Page excerpt:
>>>>

Every diameter of a circle is a line of reflection symmetry. Since, there are infinitely many diameters, so a circle has infinitely many lines of symmetry.
Let us observe the lines of symmetry and rotational symmetry of a circle, a square and a rectangle as shown below.

Circle Passing through Three Points
Suppose, we take a point P then there may be as many circles as we like passing through this point.

Many circles passing through one point
Suppose, we take two points P and Q then through P and Q infinite number of circles may be drawn.

Many circles passing through two points
If we take three collinear points then no circle can be drawn through these three points.

Circle passing through two out of three collinear points
If three points are on a line (collinear) then third point will be either inside or outside the circle, which passing through the two points.

<<<<

Recorded information:
>>>>

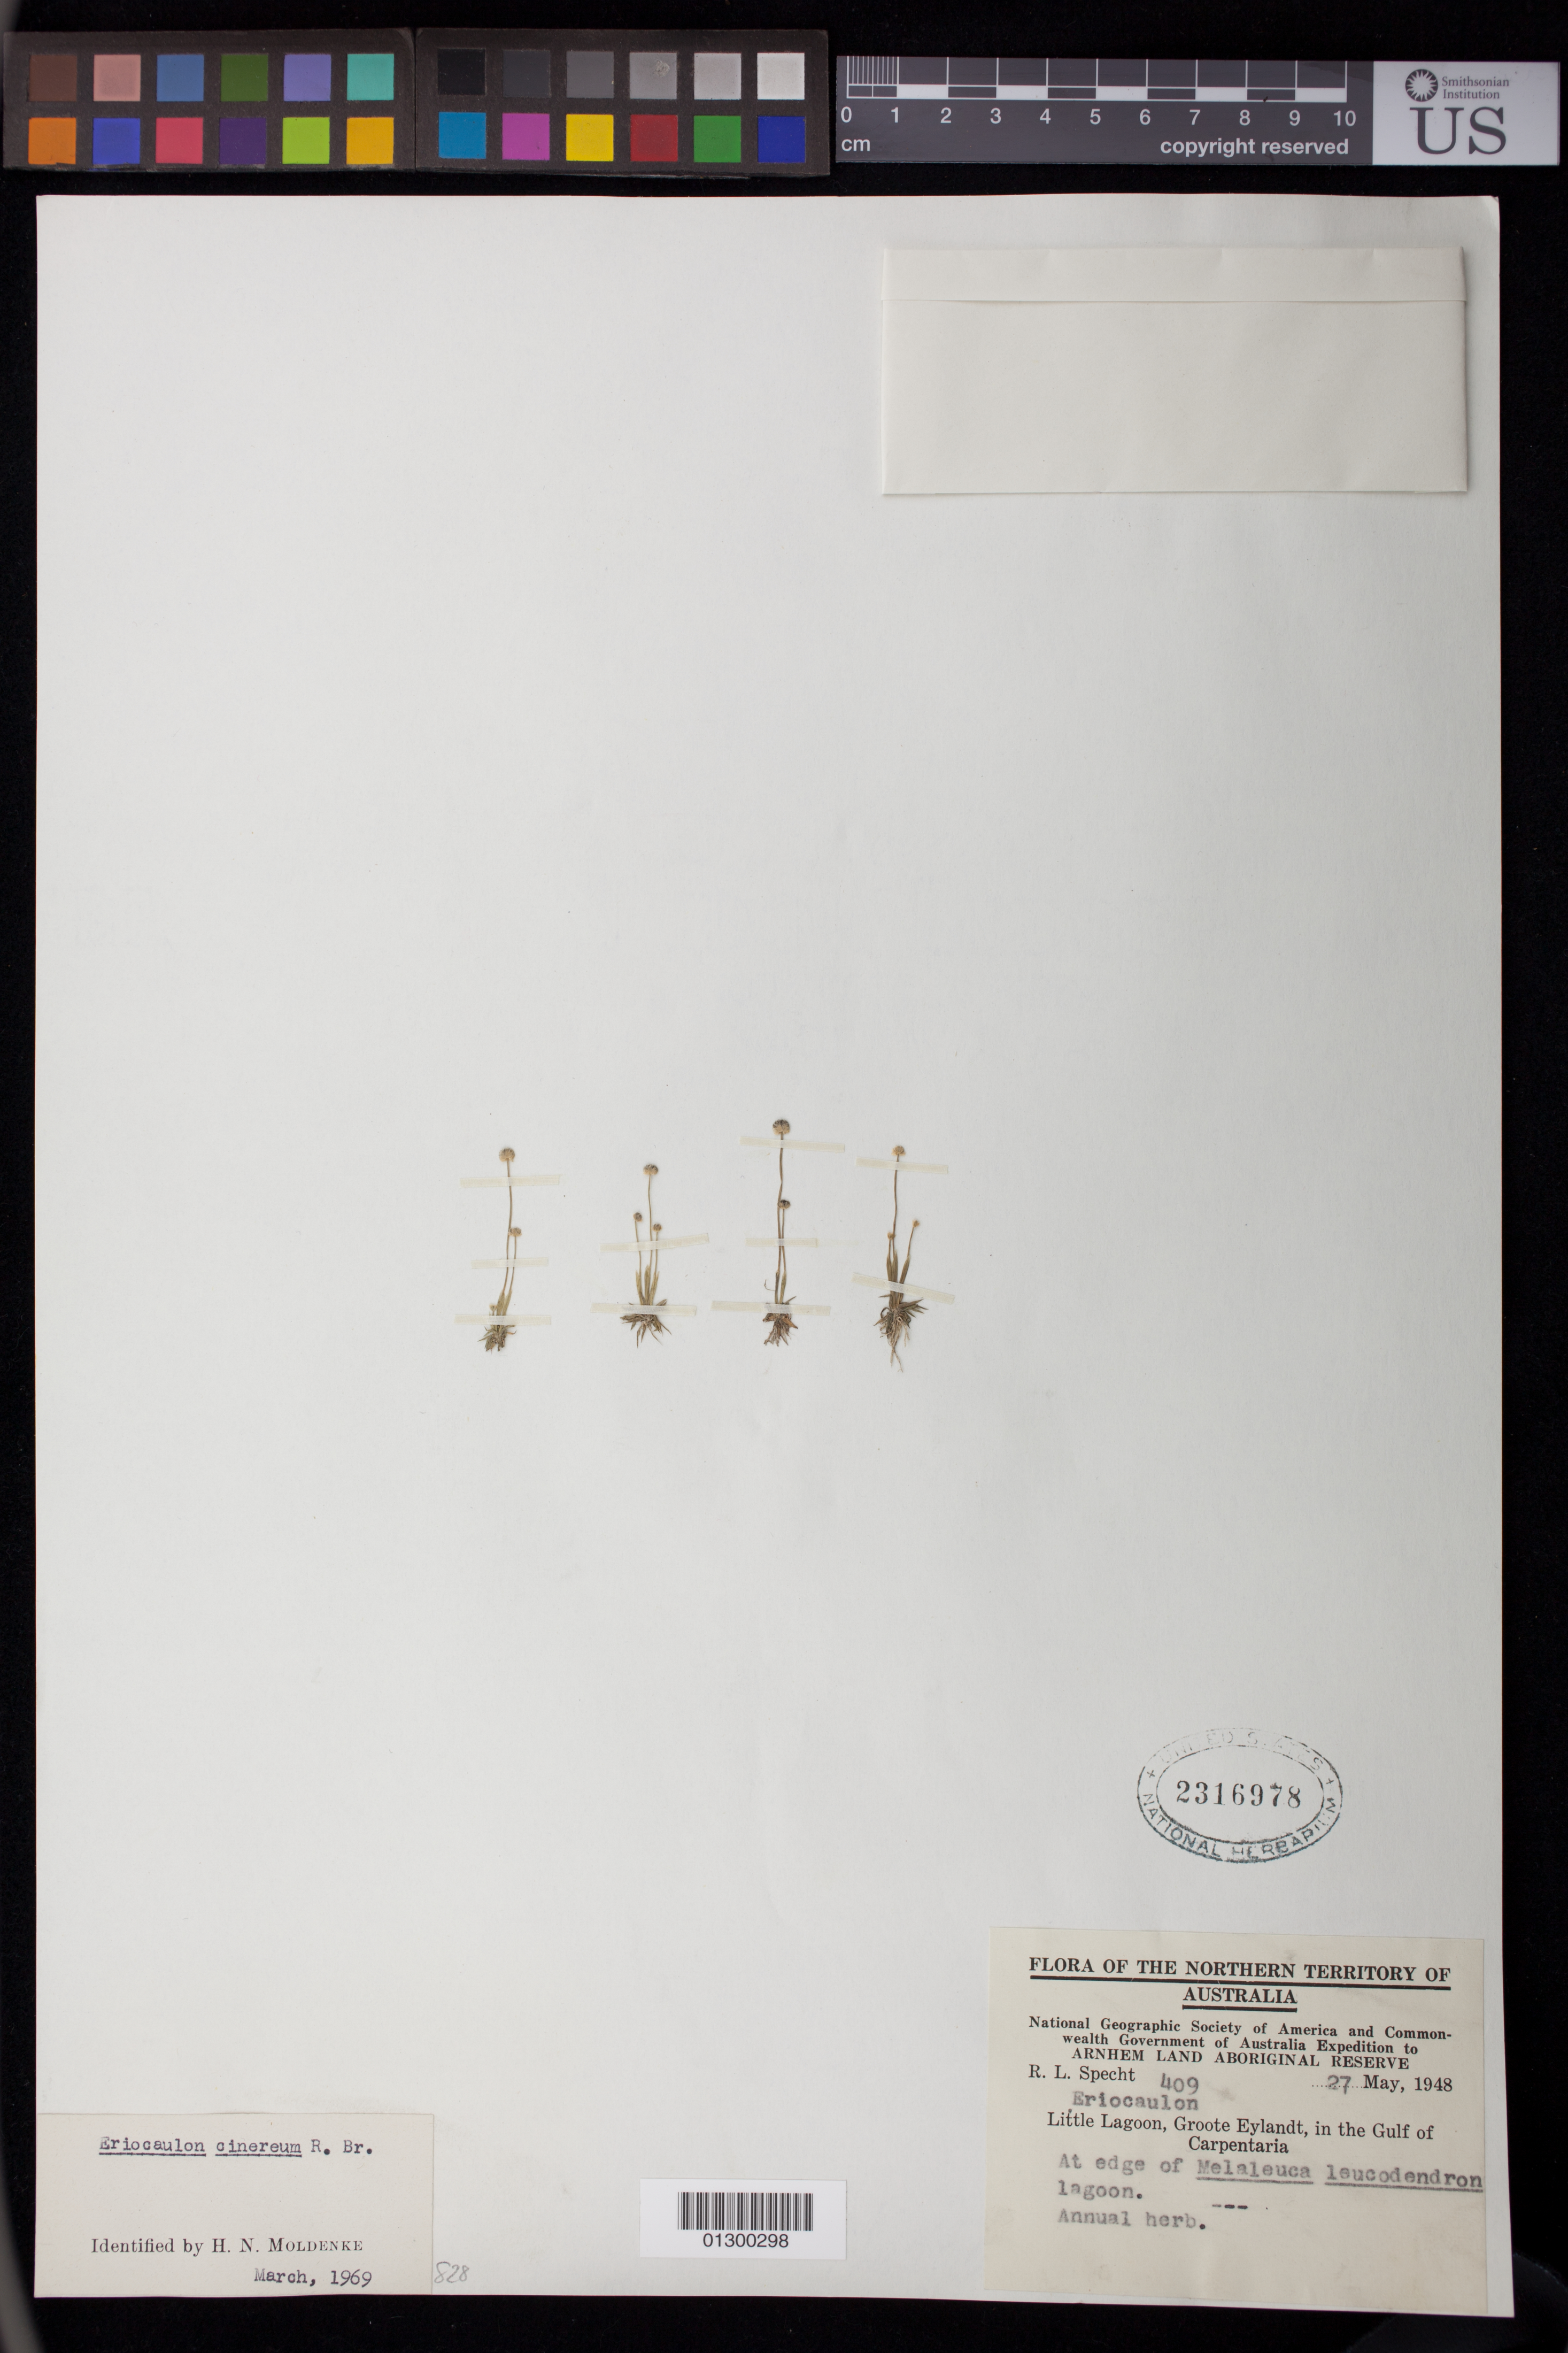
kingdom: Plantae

<<<<
>>>>

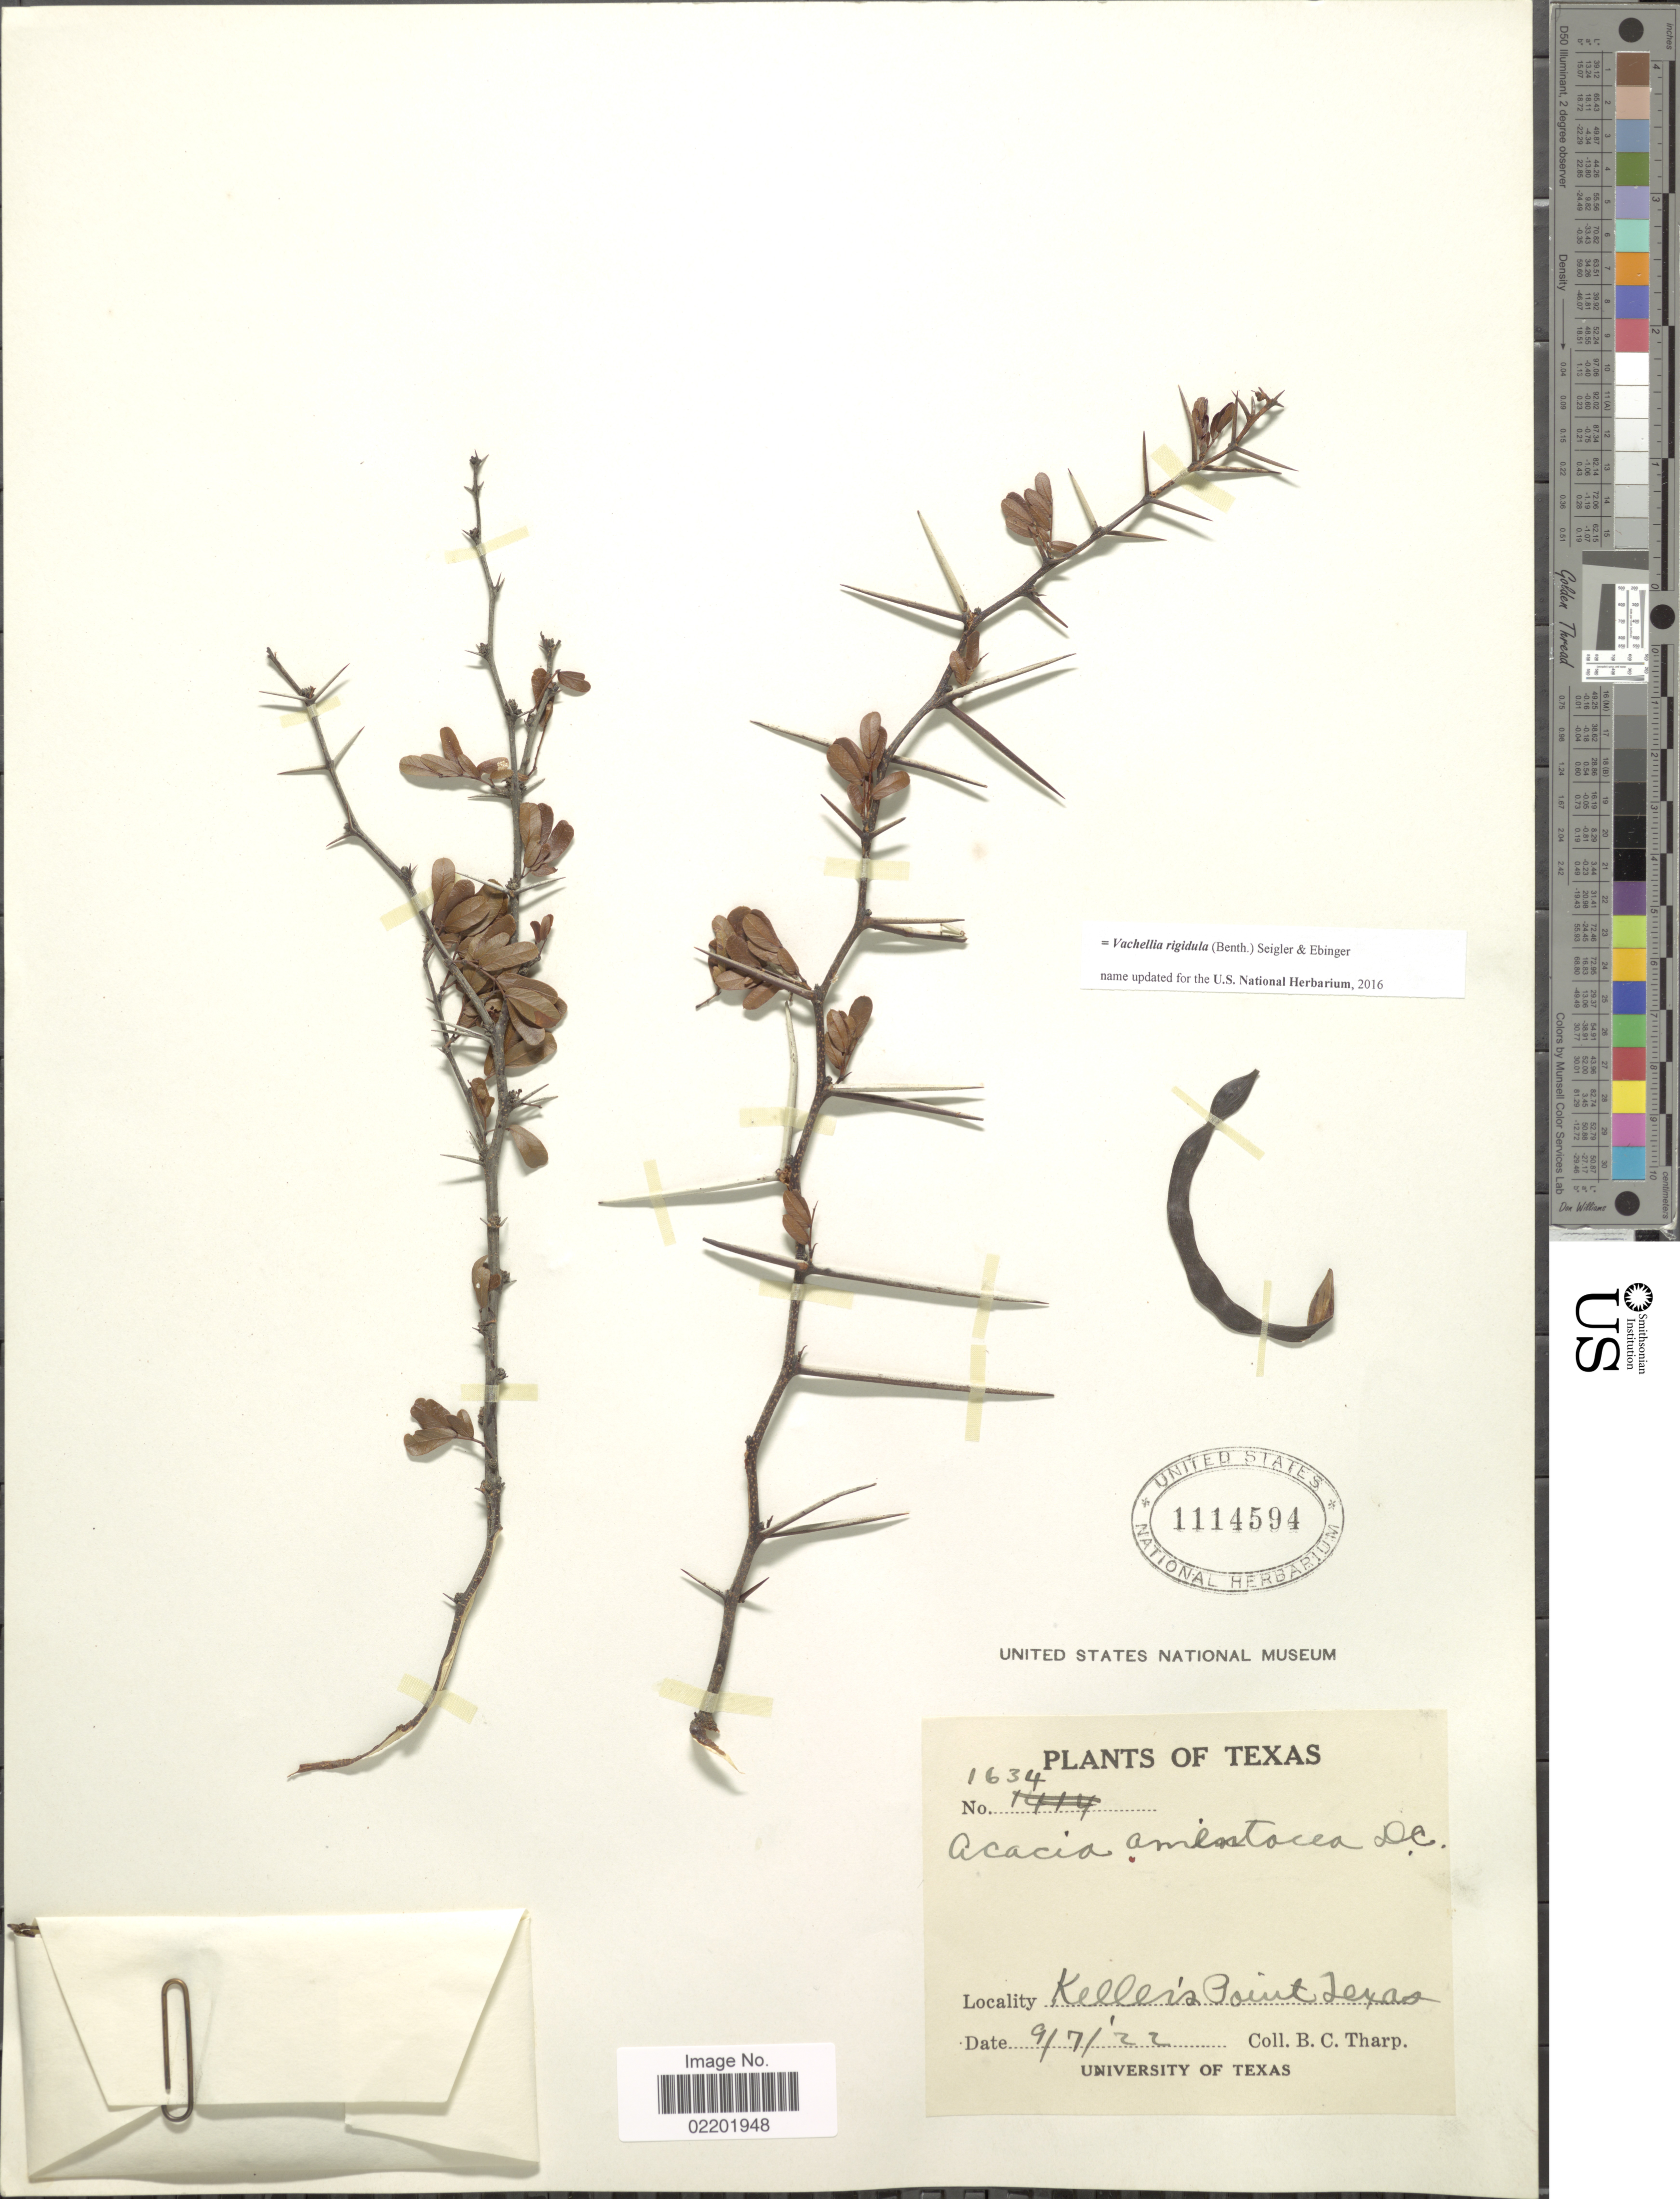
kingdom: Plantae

<<<<

Requirements:
Answer these questions using the circle excerpt above:
1. How many lines of symmetry does a circle have?
2. How many circles can be drawn through two points P and Q?
3. How many circles can be drawn through three collinear points?

Answer below:
1. Infinitely many, since every diameter is a line of reflection symmetry.
2. An infinite number.
3. None.